**SET TASK:**
Collect every line of the data below that contains the word "guitar", and treat uppercase and lowercase letters as different.
--- start of RECORDS FOR PROCESSING ---
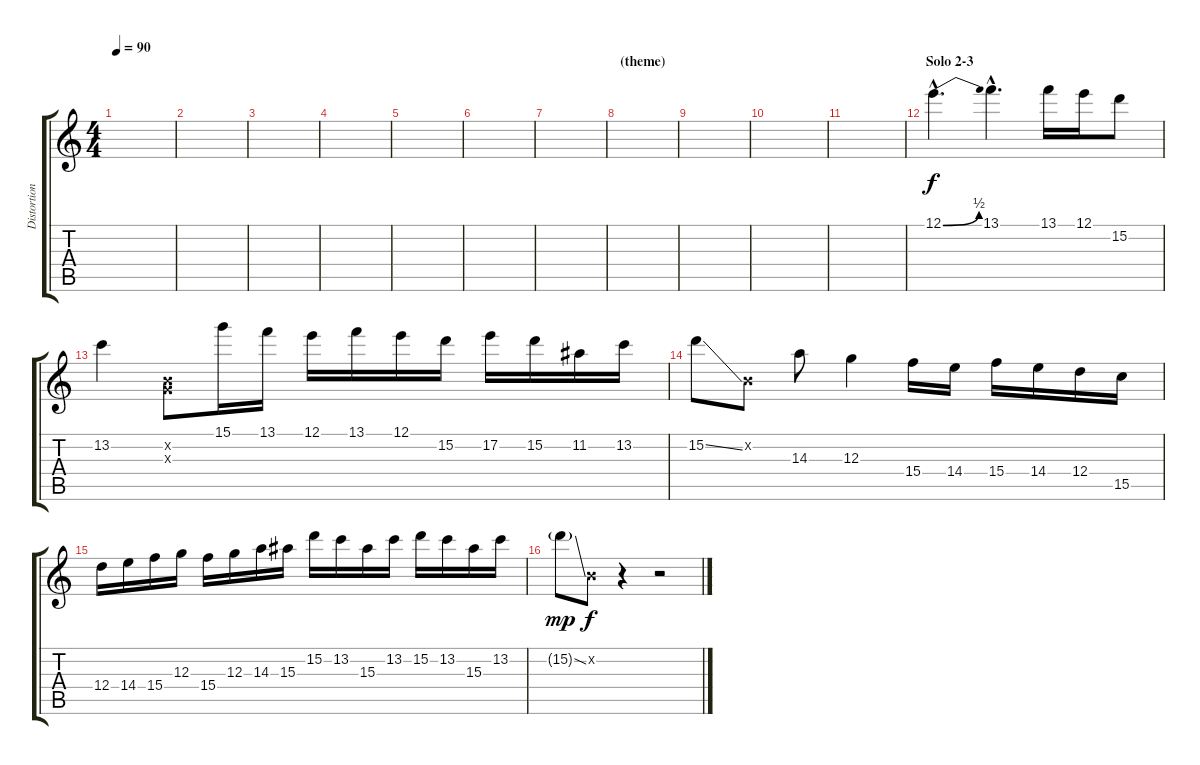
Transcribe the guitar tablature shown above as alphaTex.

\track ("Distortion/Solo guitar (1)" "Distortion") {instrument distortionguitar}
\staff {score tabs}
\tuning (E4 B3 G3 D3 A2 E2) {hide}
\ts (4 4)
\tempo 90
\clef g2
\ks c
|
|
|
|
|
|
|
\section ("" "(theme)")
|
|
|
|
\section ("" "Solo 2-3")
12.1{be (bend 0 0 60 2) hac}.4{d} 13.1{hac}.4{d} 13.1.16 12.1.16 15.2.8 |
13.2.4 (0.2{x} 0.3{x}).8 15.1.16 13.1.16 12.1.16 13.1.16 12.1.16 15.2.16 17.2.16 15.2.16 11.2.16 13.2.16 |
15.2{ss}.8 0.2{x}.8 14.3.8 12.3.4 15.4.16 14.4.16 15.4.16 14.4.16 12.4.16 15.5.16 |
12.4.16 14.4.16 15.4.16 12.3.16 15.4.16 12.3.16 14.3.16 15.3.16 15.2.16 13.2.16 15.3.16 13.2.16 15.2.16 13.2.16 15.3.16 13.2.16 |
15.2{ss g}.8{dy mp} 0.2{x}.8{dy f} r.4 r.2
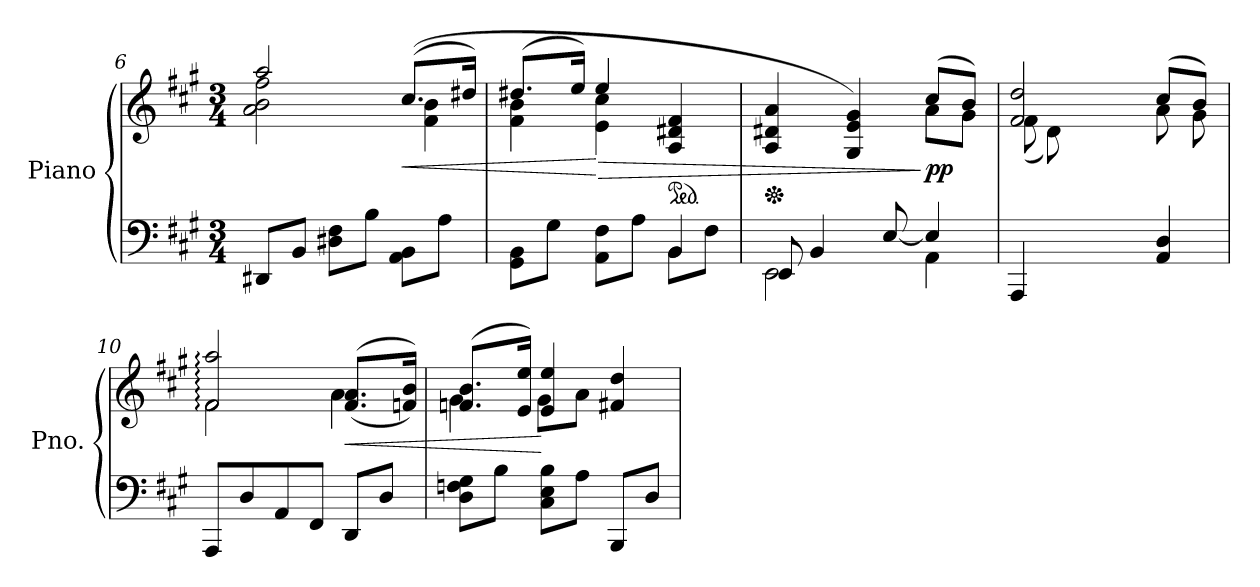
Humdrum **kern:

**kern	**kern	**dynam
*part1	*part1	*part1
*staff2	*staff1	*staff1/2
*I"Piano	*	*
*I'Pno.	*	*
*clefF4	*clefG2	*
*k[f#c#g#]	*k[f#c#g#]	*
*M3/4	*M3/4	*
=6	=6	=6
*	*^	*
8DD#X/L	2aa/	2a\ 2b\ 2ff#\	.
8BB/J	.	.	.
8D#X\ 8F#\L	.	.	.
8B\J	.	.	.
!	!	!	!LO:HP:b
8AA\ 8BB\L	(>(>8.cc#/L	4f#\ 4b\	<
8A\J	.	.	.
.	16dd#X/Jk)	.	.
=7	=7	=7	=7
*^	*	*	*
2ryy	8GG#\ 8BB\L	(>8.dd#X/L	4f#\ 4b\	.
.	8G#\J	.	.	.
.	.	16ee/Jk)	.	.
!	!	!	!	!LO:HP:n=1:b
.	8AA\ 8F#\L	4ee/	4e\ 4cc#\	[ >
.	8A\J	.	.	.
*	*	*ped	*	*
4BB/	8BB\L	4A/ 4d#X/ 4f#/	4ryy	.
.	8F#\J	.	.	.
=8	=8	=8	=8	=8
*	*	*Xped	*	*
2EE\	8EE/	4A/ 4d#X/ 4a/	2ryy	.
.	4BB/	.	.	.
.	.	4G#/ 4e/ 4g#/)	.	.
.	[8E/	.	.	.
!	!	!	!	!LO:DY:n=1:b
4AA\	4E/]	(>8cc#/L	8a\L	] pp
.	.	8b/J)	8g#\J	.
=9	=9	=9	=9	=9
4ryy	4AAA/	2f#/ 2dd/	(<8f#\L	.
.	.	.	8d\)	.
8A/	4ryy	.	4ryy	.
8F#/J	.	.	.	.
4ryy	4AA/ 4D/	(>8cc#/L	8a\L	.
.	.	8b/J)	8g#\J	.
*v	*v	*	*	*
!!LO:LB:g=z	!!
=10	=10	=10	=10
8AAA/L	2f#/: 2aa/:	2f#\	.
8D/	.	.	.
8AA/	.	.	.
8FF#/J	.	.	.
!	!	!	!LO:HP:b
8DD/L	(>(>8.f#/ 8.a/L	4a\	<
8D/J	.	.	.
.	16fn/ 16b/Jk))	.	.
=11	=11	=11	=11
8D\ 8Fn\ 8G#\L	(>8.fn/ 8.b/L	4g#\	.
8B\J	.	.	.
.	16e/ 16ee/Jk)	.	.
8C#\ 8E\ 8B\L	4e/ 4ee/	8g#\L	[
8A\J	.	8a\J	.
8BBB/L	4f#X/ 4dd/	4ryy	.
8D/J	.	.	.
*	*v	*v	*
=	=	=
*-	*-	*-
--- end of RECORDS FOR PROCESSING ---
**EXPECTED OUTPUT:**
Transcribe the guitar tablature shown above as alphaTex.
\track ("Distortion/Solo guitar (1)" "Distortion") {instrument distortionguitar}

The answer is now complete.